*EXERCISE DETAILS*:
Answer these questions using the forum thread on buying tanks online.
(a) What tank capacity and price did the opening post report finding?
(b) What fee did MattDunbar believe a UPS/Fedex store charges to receive an item?
(c) According to MattDunbar, about how long is the drive at most from the GTA?

*EXTRACTED TEXT*:
────────────────────────────────────────
# Buying tanks online



## M.l.lloyd (Jun 28, 2010)

My birthday is coming up in september and im looking for a decent size tank

the only problem is the shops that i know of are too expensive for what im looking for

petsmart/big als

so im trying to find a good online site that ships to canada (or is based in canada)

www.glasscages.com

^ great website alot of cool designs of tanks and what not..good prices i think

found a 60 gal for 109$

is anyone aware of a decent website out there? thanks


----------



## MattDunbar (Aug 4, 2010)

First of all, there american, so be prepared to pay duty on whatever you buy (but the main problem is a brokerage fee that comes with that).


Also, be ready for quite large shipping fees, as aquariums are heavy.


For smaller tanks, glasscages is still a much cheaper way to go then buying local if you want a tank that is actually glass.


----------



## duckyser (Oct 4, 2009)

Snipping might cost more than the tank. XD
where do you live? Maybe there are more stores you don't know about


----------



## igor.kanshyn (Jan 14, 2010)

I've contacted them several months ago and asked about "20 Long (Rimless)	30 x 12 x 12 Tall" aquarium.
They told that they can't ship it to Canada.

You can try a smaller tank.


----------



## MattDunbar (Aug 4, 2010)

igor.kanshyn said:


> I've contacted them several months ago and asked about "20 Long (Rimless)	30 x 12 x 12 Tall" aquarium.
> They told that they can't ship it to Canada.
> 
> You can try a smaller tank.


You could always have it shipped to a UPS/Fedex in the states. I believe they charge $20 to have the store receive the item, then they'll call you when its avail and you can drive across the border for it. If your lucky, you might not get hit with duty too which is a huge plus when you carry it back... Worth the drive for what you can save though in my opinion.


----------



## igor.kanshyn (Jan 14, 2010)

MattDunbar said:


> You could always have it shipped to a UPS/Fedex in the states. I believe they charge $20 to have the store receive the item, then they'll call you when its avail and you can drive across the border for it. If your lucky, you might not get hit with duty too which is a huge plus when you carry it back... Worth the drive for what you can save though in my opinion.


Yes. There are some services that help with this. Like this one: http://www.myus.com/cgi-bin/aff/new_landing.cgi?id=1000721&gclid=CIzt1ub-t6MCFQHW5wodezqQcg

But driving through the border makes sense if you are saving a hundred or more bucks


----------



## MattDunbar (Aug 4, 2010)

The minimum price through them to ship a 100lb item from when they get it to you is $200 and change. I use a similar service for papermail, not a good idea for tanks. Just take the drive, its only 2.5h or so at the most if your in the GTA.

Btw, nice affiliate link


----------



## bae (May 11, 2007)
────────────────────────────────────────
*GIVEN INFORMATION*:
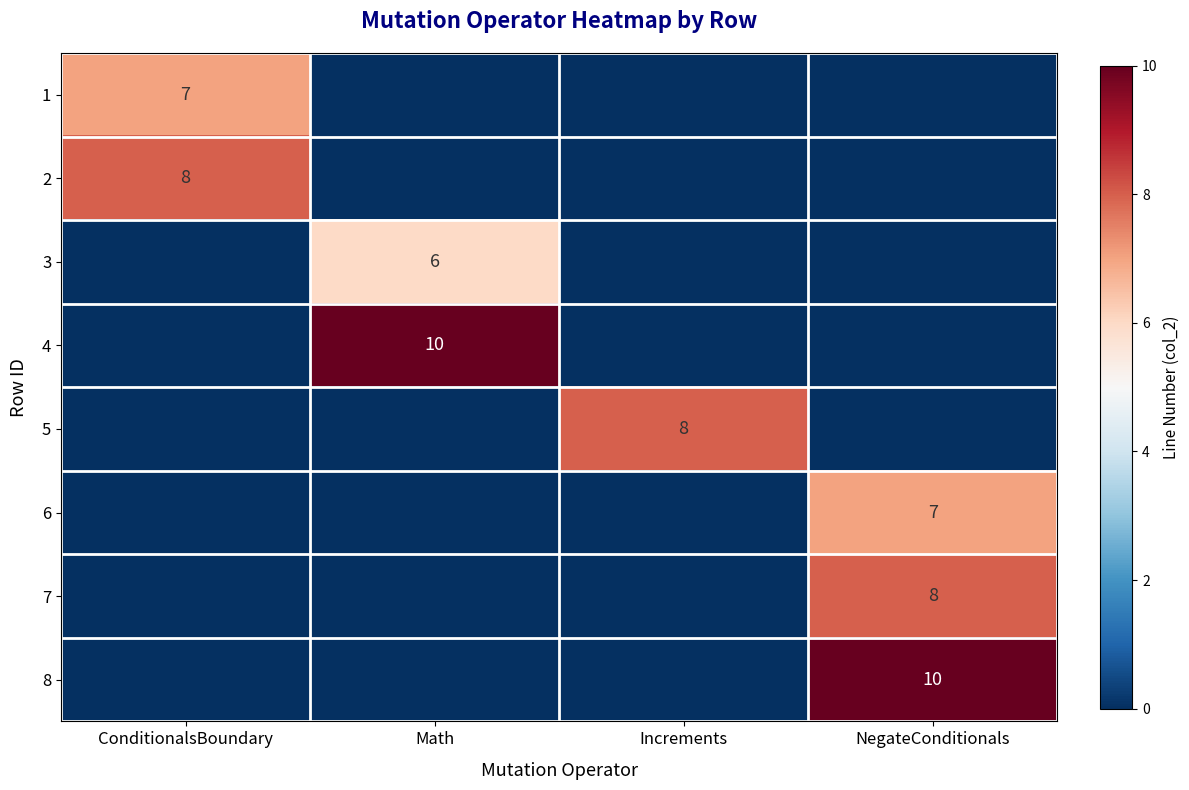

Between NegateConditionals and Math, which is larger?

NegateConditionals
────────────────────────────────────────
*ANSWER TO THIS EXERCISE*:
(a) A 60-gallon tank for $109.
(b) $20.
(c) About 2.5 hours.